Stored entries

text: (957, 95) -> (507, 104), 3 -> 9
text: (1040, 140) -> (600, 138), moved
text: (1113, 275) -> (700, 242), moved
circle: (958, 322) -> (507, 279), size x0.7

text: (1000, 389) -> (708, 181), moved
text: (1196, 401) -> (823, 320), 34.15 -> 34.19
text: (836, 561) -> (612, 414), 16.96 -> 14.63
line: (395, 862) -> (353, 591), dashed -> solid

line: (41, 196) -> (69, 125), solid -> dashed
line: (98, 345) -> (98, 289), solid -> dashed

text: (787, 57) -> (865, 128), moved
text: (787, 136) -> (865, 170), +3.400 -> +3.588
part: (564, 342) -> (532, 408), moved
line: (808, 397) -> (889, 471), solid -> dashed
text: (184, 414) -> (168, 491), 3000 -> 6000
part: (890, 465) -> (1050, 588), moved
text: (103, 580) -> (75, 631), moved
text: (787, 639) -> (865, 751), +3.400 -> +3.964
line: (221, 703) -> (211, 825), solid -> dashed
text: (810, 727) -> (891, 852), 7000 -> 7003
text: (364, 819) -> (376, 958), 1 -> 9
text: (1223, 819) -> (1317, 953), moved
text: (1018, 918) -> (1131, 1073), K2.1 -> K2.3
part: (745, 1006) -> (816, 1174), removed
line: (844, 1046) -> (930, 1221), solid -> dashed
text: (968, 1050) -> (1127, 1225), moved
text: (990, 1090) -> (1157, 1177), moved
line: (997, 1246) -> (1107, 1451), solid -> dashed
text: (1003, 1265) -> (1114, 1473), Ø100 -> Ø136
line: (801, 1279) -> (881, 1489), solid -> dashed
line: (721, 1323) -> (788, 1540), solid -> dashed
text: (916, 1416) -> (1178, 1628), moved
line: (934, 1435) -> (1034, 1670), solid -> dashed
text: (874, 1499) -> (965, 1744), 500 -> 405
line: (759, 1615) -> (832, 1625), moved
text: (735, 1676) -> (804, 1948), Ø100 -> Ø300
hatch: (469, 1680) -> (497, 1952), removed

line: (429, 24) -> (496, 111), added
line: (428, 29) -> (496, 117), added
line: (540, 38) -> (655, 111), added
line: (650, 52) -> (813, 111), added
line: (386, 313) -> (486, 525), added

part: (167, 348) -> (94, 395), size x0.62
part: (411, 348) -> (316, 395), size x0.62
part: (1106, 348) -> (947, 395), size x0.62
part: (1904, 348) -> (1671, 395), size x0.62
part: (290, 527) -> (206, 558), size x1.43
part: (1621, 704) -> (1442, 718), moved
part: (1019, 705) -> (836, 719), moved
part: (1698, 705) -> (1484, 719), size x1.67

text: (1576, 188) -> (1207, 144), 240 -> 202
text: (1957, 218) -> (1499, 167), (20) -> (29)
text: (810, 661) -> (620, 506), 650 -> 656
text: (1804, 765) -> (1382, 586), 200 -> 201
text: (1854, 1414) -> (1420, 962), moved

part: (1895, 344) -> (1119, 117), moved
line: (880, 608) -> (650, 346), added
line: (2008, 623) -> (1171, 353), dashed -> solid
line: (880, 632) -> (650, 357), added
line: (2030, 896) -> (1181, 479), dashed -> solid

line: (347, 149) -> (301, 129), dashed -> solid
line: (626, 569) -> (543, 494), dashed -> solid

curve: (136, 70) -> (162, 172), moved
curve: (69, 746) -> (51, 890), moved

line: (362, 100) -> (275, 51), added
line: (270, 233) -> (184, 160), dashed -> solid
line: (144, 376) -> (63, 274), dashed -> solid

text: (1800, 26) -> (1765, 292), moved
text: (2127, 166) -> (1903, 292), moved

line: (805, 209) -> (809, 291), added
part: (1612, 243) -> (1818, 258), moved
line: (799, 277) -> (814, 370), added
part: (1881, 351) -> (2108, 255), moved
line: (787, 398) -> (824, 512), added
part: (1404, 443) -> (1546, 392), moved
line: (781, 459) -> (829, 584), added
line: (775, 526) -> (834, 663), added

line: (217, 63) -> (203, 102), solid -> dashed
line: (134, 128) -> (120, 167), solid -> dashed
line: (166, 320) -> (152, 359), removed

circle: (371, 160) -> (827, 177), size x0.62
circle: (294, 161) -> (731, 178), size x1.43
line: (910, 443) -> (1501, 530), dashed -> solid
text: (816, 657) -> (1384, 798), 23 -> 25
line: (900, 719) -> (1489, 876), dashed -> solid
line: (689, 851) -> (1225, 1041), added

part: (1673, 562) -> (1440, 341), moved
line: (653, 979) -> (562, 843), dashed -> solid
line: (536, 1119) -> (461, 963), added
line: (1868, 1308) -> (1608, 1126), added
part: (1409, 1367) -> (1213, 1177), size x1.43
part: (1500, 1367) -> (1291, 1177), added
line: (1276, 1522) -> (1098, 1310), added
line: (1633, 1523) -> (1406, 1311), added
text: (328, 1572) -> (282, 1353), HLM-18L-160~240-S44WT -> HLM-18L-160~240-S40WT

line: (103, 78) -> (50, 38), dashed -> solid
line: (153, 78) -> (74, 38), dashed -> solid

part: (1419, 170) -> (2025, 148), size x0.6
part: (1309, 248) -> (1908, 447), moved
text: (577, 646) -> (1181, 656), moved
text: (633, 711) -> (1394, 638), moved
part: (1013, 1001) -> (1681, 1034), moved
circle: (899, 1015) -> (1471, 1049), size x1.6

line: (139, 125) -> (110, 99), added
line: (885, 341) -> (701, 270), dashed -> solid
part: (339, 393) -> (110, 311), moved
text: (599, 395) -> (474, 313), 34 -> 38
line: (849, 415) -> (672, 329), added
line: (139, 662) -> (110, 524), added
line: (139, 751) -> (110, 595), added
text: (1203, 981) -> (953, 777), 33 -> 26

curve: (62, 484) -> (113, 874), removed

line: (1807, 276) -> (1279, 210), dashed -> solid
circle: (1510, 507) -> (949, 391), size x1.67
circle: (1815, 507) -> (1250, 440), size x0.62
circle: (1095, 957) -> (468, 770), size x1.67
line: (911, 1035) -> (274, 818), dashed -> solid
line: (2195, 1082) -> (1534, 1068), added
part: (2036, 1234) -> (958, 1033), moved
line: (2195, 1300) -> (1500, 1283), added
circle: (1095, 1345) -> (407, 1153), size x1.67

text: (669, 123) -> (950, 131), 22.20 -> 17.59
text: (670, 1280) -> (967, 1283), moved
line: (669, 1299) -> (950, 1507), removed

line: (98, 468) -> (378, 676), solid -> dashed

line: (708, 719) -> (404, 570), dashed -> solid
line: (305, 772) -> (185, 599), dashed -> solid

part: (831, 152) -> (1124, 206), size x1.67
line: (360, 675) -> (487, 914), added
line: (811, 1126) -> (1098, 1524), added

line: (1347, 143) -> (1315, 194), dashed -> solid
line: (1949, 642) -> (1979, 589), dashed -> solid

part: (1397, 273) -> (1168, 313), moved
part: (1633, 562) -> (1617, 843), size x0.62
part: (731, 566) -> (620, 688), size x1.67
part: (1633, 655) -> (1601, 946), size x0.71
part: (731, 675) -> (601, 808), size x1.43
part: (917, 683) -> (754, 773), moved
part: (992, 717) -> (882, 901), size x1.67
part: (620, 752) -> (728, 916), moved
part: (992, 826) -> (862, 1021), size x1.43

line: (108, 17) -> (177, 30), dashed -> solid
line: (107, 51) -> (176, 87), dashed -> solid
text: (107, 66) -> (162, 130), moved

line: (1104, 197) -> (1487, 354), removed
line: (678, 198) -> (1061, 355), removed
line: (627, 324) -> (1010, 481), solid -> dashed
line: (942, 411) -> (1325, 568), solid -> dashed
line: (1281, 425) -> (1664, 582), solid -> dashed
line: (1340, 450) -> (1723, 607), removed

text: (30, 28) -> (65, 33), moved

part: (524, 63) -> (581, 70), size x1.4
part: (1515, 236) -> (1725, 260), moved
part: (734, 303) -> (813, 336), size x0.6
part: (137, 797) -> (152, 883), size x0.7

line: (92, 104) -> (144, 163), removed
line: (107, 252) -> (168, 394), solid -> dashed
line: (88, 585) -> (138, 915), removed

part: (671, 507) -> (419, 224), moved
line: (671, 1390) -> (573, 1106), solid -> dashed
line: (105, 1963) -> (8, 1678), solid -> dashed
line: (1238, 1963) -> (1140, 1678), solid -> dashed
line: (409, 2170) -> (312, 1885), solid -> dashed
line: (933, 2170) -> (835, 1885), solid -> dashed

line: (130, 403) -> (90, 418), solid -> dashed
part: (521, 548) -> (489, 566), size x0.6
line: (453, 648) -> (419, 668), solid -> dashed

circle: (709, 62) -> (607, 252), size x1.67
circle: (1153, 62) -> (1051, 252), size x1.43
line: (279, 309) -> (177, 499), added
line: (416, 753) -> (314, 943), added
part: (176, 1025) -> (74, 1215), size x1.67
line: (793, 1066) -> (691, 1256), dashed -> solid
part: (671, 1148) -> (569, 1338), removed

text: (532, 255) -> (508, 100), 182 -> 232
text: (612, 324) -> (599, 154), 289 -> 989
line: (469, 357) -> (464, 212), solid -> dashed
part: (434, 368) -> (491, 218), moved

EXERCISE DESCRIPTION.
Start at the first line of the entries and stop at the line with "text: (1196, 401)". Retype each of those lines exactly, both ends included.

RESPONSE AREA.
text: (957, 95) -> (507, 104), 3 -> 9
text: (1040, 140) -> (600, 138), moved
text: (1113, 275) -> (700, 242), moved
circle: (958, 322) -> (507, 279), size x0.7

text: (1000, 389) -> (708, 181), moved
text: (1196, 401) -> (823, 320), 34.15 -> 34.19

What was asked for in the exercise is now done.